= Input data =
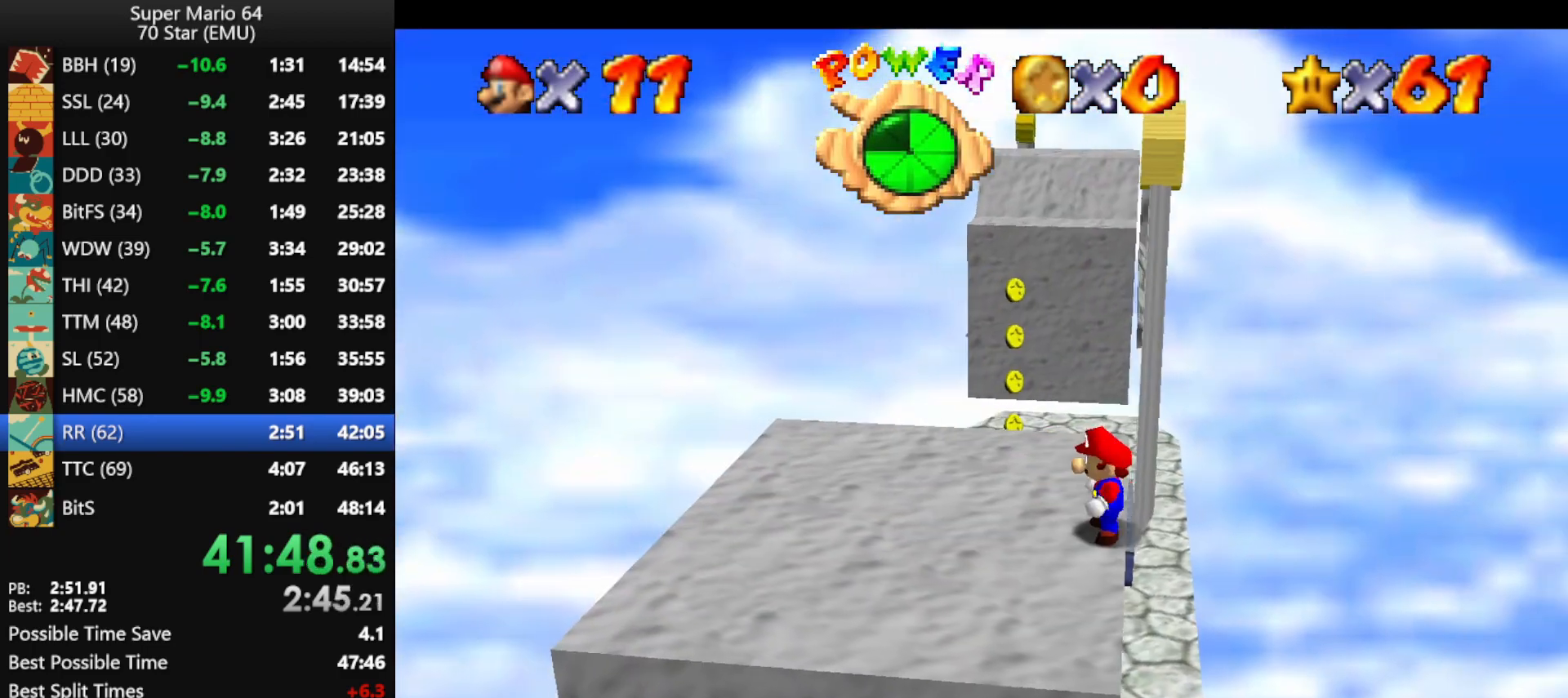
{"buttons": ["A", "Z"], "left_stick": "up", "events": [[367, "Z", "down"], [433, "A", "down"]]}
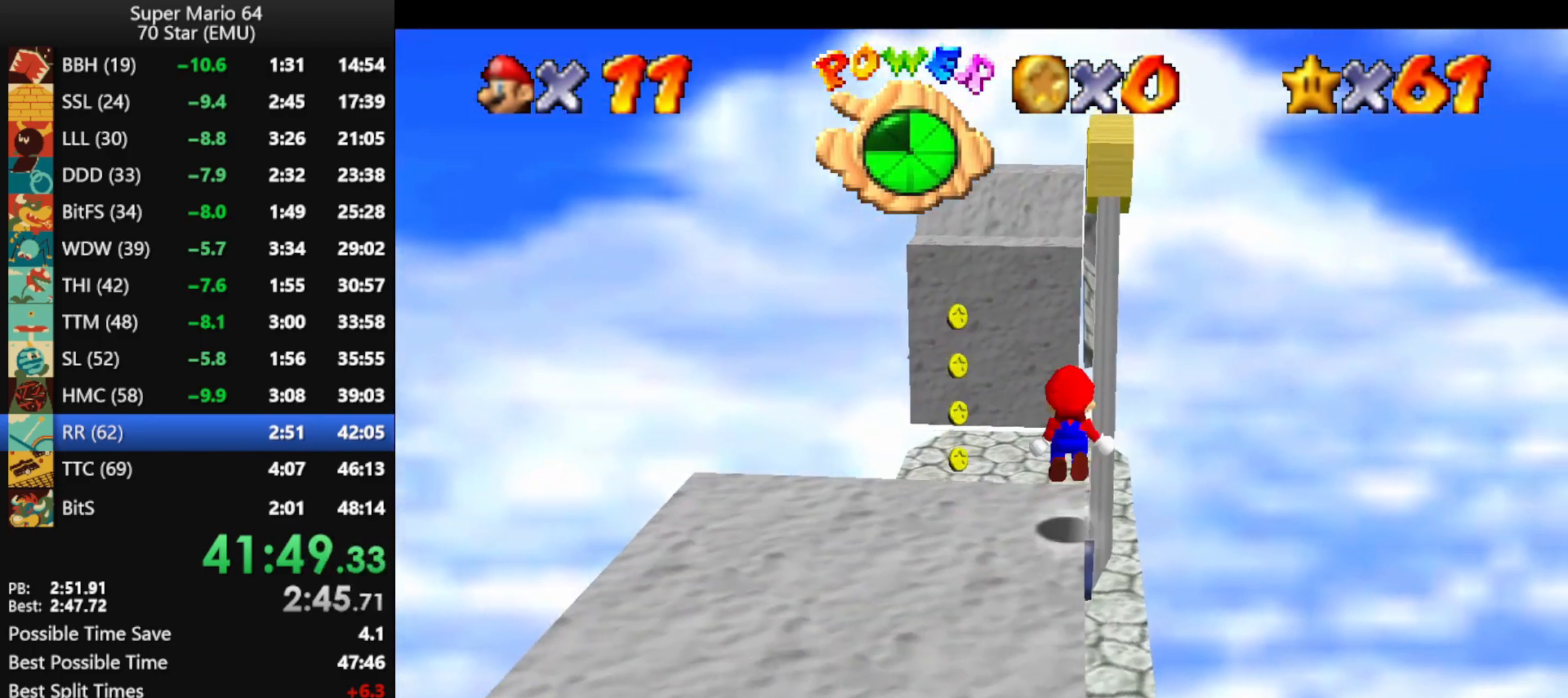
{"buttons": [], "left_stick": "up-right", "events": [[333, "left_stick", "up-right"], [400, "A", "up"], [400, "Z", "up"]]}
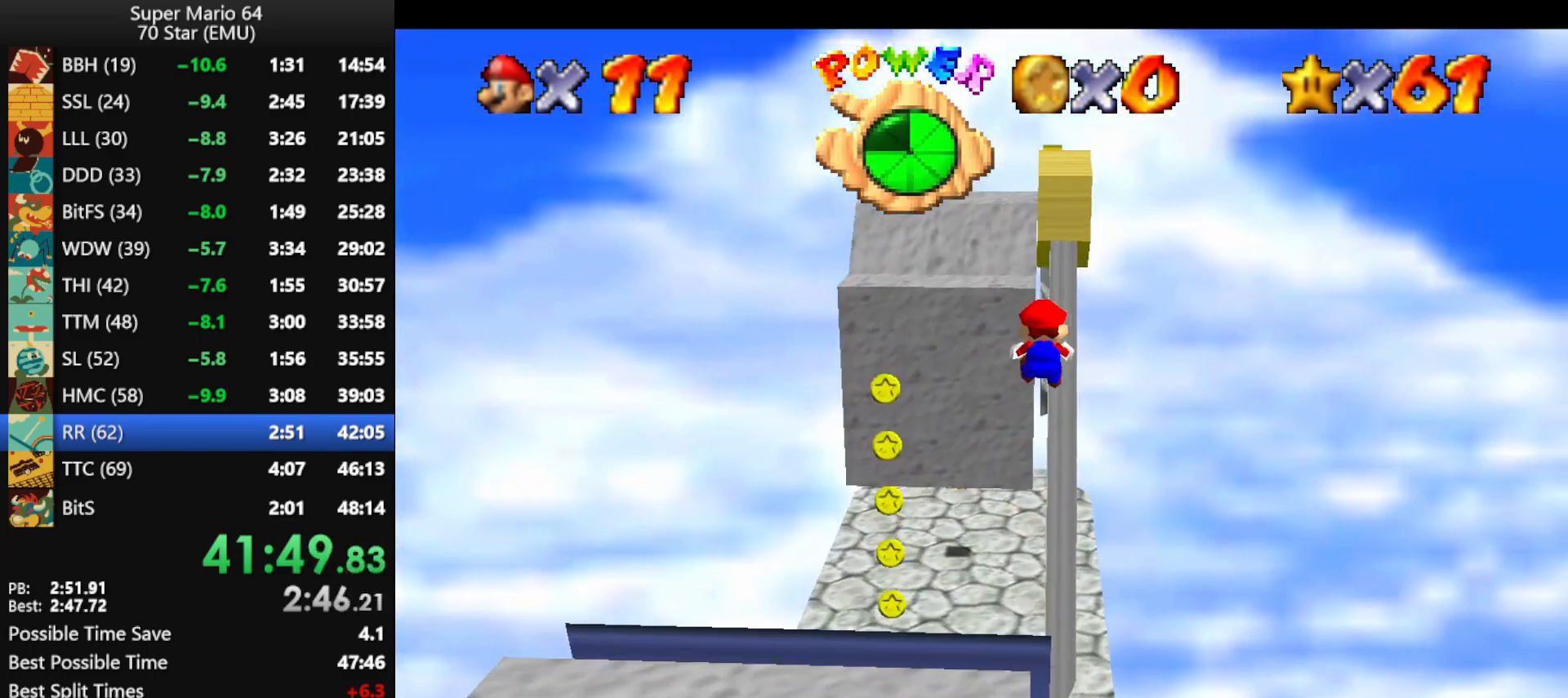
{"buttons": [], "left_stick": "up", "events": [[233, "left_stick", "up"]]}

= Your goal =
In full and without error, repeat the listing above, omitting its images.

= Written answer =
{"buttons": ["A", "Z"], "left_stick": "up", "events": [[367, "Z", "down"], [433, "A", "down"]]}
{"buttons": [], "left_stick": "up-right", "events": [[333, "left_stick", "up-right"], [400, "A", "up"], [400, "Z", "up"]]}
{"buttons": [], "left_stick": "up", "events": [[233, "left_stick", "up"]]}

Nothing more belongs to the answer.